Politics
2019.11.07 23:17 GMT+8

Macron warns of NATO's 'brain-death' amid U.S. concerns

Updated 2019.11.09 11:26 GMT+8
CGTN

France's president warned fellow European countries on Thursday that NATO was dying, citing a lack of coordination and U.S. unpredictability under President Donald Trump, comments quickly rejected as "drastic" by the German chancellor. 

In an interview with British weekly The Economist, Emmanuel Macron expressed doubt about U.S.-led NATO's security maxim that an attack on one ally is an attack on all, which has underpinned transatlantic ties since 1949, when the alliance was founded.

"What we are currently experiencing is the brain death of NATO," Macron said. Asked whether he still believed in the Article Five collective defense guarantee of NATO's treaty, Macron answered, "I don't know," although he said the United States would remain an ally.

French President Emmanuel Macron says U.S. President Donald Trump "doesn't share our idea of the European Project". (Credit: AP)

Macron has said there is a lack of strategic coordination between European allies on the one hand and the United States and Turkey, with NATO's second largest military on the other.

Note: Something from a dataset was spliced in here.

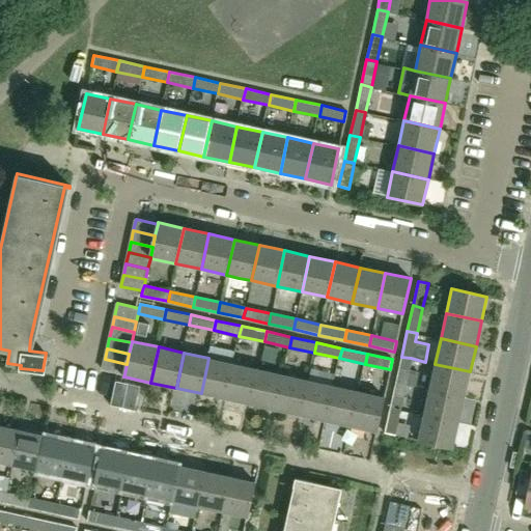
[(409,368),(411,358),(401,357),(395,382),(404,384),(409,368)]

While France has traditionally had an ambivalent role in NATO, taking no part in its strategic military planning from 1966 to 2009 despite being a founding member, Macron's comments – a month before NATO's December 4 summit in London – were unexpected.

German Chancellor Angela Merkel said he was overreacting.

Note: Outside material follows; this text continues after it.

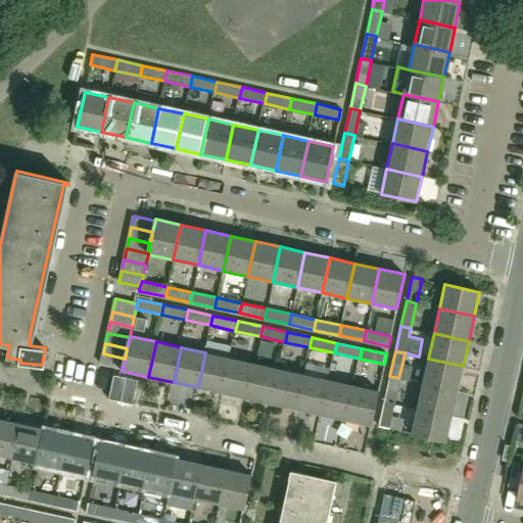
[(231,358),(205,352),(198,387),(223,393),(231,358)]
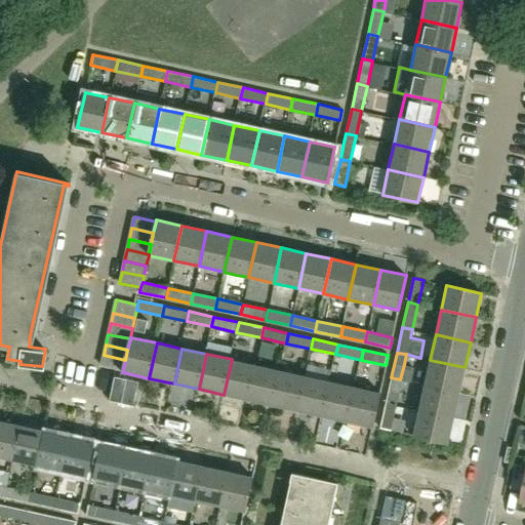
[(104,355),(102,365),(123,370),(125,360),(104,355)]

"The French president has found rather drastic words to express his views. This is not how I see the state of cooperation at NATO," she told a news conference in Berlin alongside NATO Secretary-General Jens Stoltenberg.

In Russia, Macron's comments were hailed as an accurate depiction of NATO's state.

"Golden words … an exact definition of the current state of NATO," Maria Zakharova, the spokeswoman of Russia's Ministry of Foreign Affairs, wrote on her Facebook page.

Foreign Minister Sergey Lavrov on Friday said his country is still interested in building ties with the U.S.-led bloc, but when it gets back on track, "once NATO 'recovers,' we'll be right there."